Thursday, November 20, 2014

How to raise your child's self-esteem

BUILDING your child's self-esteem is one of the most important thing you can do as a parent. When you start with these positive changes, it will stick with your child for their entire life.

The early childhood years are critical in the formation of self-esteem. During these first years, children form impressions of their capabilities and self-worth based on their successes and the feedback they receive.

Independence - In order to develop a healthy self-esteem, a child needs to learn how to do things on her own. Parents can help a child accomplish difficult tasks, set challenging, yet realistic goals and offer encouragement to meet those goals.

As a child grows, parents should step back to let her solve problems and complete tasks on her own.

A child will have many chances to learn how to be independent and competent as she grows. Parents should allow as much freedom as possible, and only step in when the child is getting overly frustrated.

Special Gifts - A healthy self-esteem will flourish as a child develops his own special gifts. To build confidence and self-esteem, a school-aged child can be given chores and allowed to participate in the age-appropriate activities that spark her interest.

Chores allow a child to contribute to the home and family in a positive way. Activities that are challenging, but doable, give a child a sense of pride and a chance to set achievable goals.

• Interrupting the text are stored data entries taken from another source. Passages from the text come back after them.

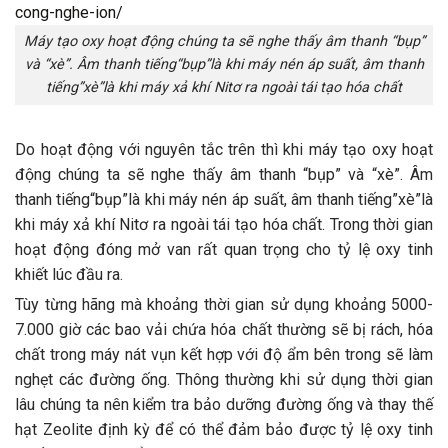
Máy tạo oxy hoạt động chúng ta sẽ nghe thấy âm thanh “bụp”
và “xè”. Âm thanh tiếng“bụp”là khi máy nén áp suất, âm thanh
tiếng”xè”là khi máy xả khí Nitơ ra ngoài tái tạo hóa chất
Do hoạt động với nguyên tắc trên thì khi máy tạo oxy hoạt
động chúng ta sẽ nghe thấy âm thanh “bụp” và “xè”. Âm
thanh tiếng“bụp”là khi máy nén áp suất, âm thanh tiếng”xè”là
khi máy xả khí Nitơ ra ngoài tái tạo hóa chất. Trong thời gian
hoạt động đóng mở van rất quan trọng cho tỷ lệ oxy tinh
khiết lúc đầu ra.
Tùy từng hãng mà khoảng thời gian sử dụng khoảng 5000-
7.000 giờ các bao vải chứa hóa chất thường sẽ bị rách, hóa
chất trong máy nát vụn kết hợp với độ ẩm bên trong sẽ làm
nghẹt các đường ống. Thông thường khi sử dụng thời gian
lâu chúng ta nên kiểm tra bảo dưỡng đường ống và thay thế
hạt Zeolite định kỳ để có thể đảm bảo được tỷ lệ oxy tinh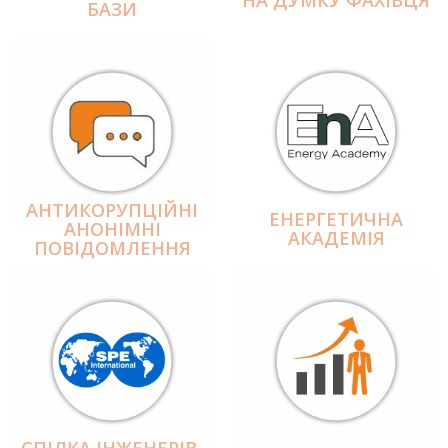
БАЗИ
АНТИКОРУПЦІЙНІ
ЕНЕРГЕТИЧНА
АНОНІМНІ
АКАДЕМІЯ
ПОВІДОМЛЕННЯ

The self-esteem of peer-oriented children will always be dependent on the way others perceive them. A positive self-esteem means that children and teens consider themselves to be valuable even when they are being judged by others.

Challenges - Children with a strong sense of self-worth are able to take on challenges, believe in their ability to succeed, and see setbacks as temporary situations to be overcomed. Children with poor self-image are easily discouraged, lack the initiative to begin daunting tasks, and see obstacles as defeating and permanent.

Praise and Encouragement - Self-esteem begins with a child's earliest memories. The things you say and do to your children will have a huge impact on them for the rest of their lives. Children thrive on praise. You can never "spoil" a child with praise. You should always offer praise to your child for a job well done. No feat or activity is too small for praise and encouragement. Your child needs to know that you are there always, that you love him and that you believe in him.

This will help him build confidence that he needs later in life, for everything that he tries to do.

Criticism - Criticism should always be constructive and you should remind your children of their positive traits and abilities, and of how much you love them even when you have to scold or correct them. Encouragement will go a long way to help raise your child's self esteem. Encouragement can make a shy kid come out of his shell and try something new.

Ongoing Development - Fostering and building a child's self-esteem is an ongoing job for a parent. One that begins at birth and continues through childhood and into adulthood. A child with healthy self-esteem will have confidence in himself and his abilities.